Recorded data
* Begin *
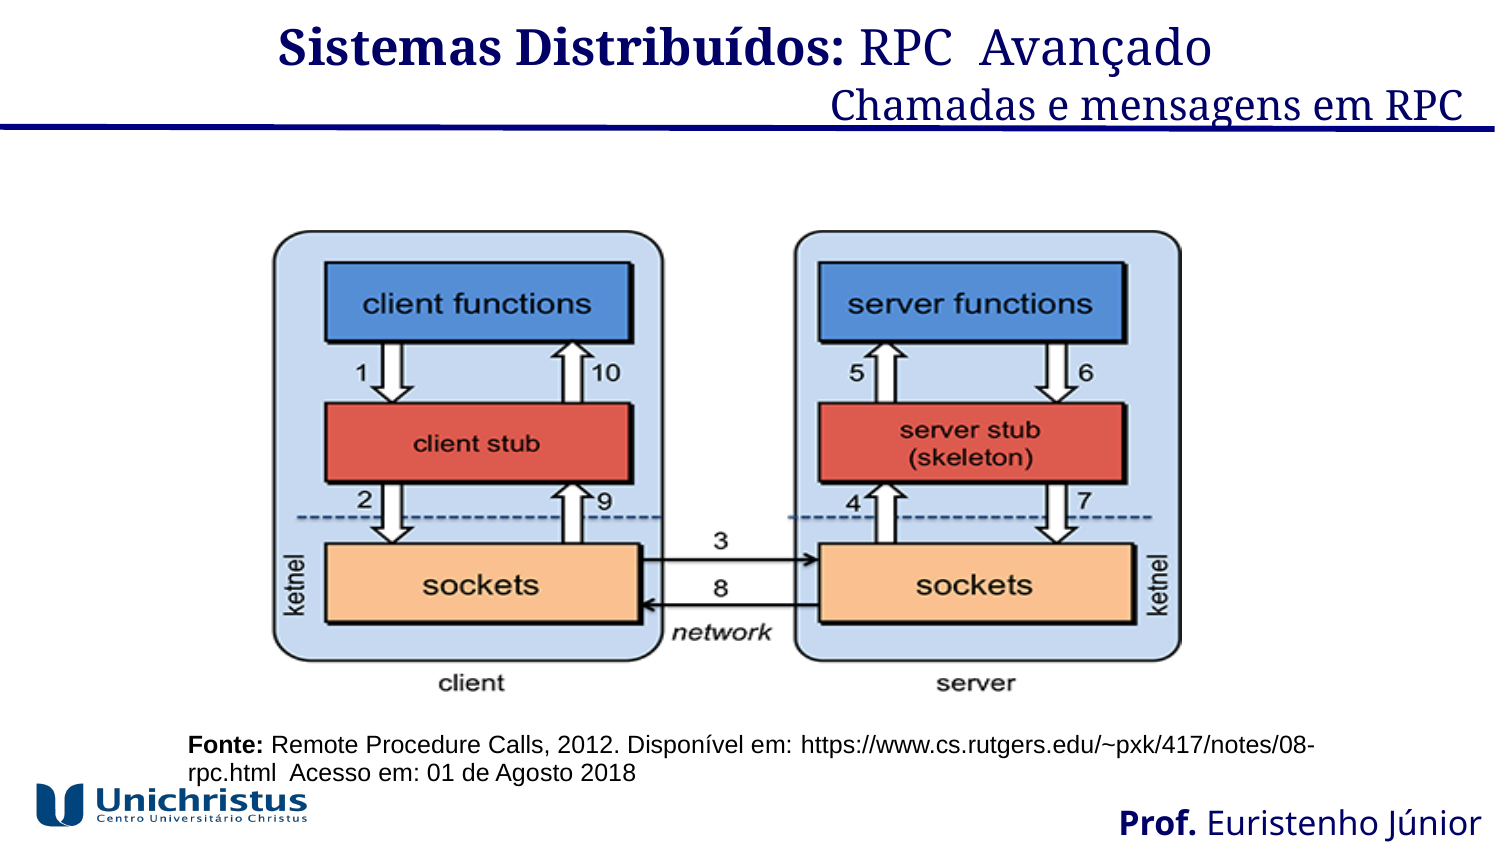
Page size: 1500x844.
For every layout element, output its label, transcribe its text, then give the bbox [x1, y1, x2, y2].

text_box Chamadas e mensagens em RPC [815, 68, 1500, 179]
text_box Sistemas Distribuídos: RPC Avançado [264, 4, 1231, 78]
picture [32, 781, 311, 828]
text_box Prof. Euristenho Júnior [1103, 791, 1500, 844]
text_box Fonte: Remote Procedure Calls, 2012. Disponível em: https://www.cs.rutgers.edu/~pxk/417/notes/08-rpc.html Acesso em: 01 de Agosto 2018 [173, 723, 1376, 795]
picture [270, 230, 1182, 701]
* End *
* [Your goal]: Please reproduce the data above word for word, leaving out the pictures.

* [Expected answer]:
Page size: 1500x844.
For every layout element, output its label, transcribe its text, then give the bbox [x1, y1, x2, y2].

text_box Chamadas e mensagens em RPC [815, 68, 1500, 179]
text_box Sistemas Distribuídos: RPC Avançado [264, 4, 1231, 78]
picture [32, 781, 311, 828]
text_box Prof. Euristenho Júnior [1103, 791, 1500, 844]
text_box Fonte: Remote Procedure Calls, 2012. Disponível em: https://www.cs.rutgers.edu/~pxk/417/notes/08-rpc.html Acesso em: 01 de Agosto 2018 [173, 723, 1376, 795]
picture [270, 230, 1182, 701]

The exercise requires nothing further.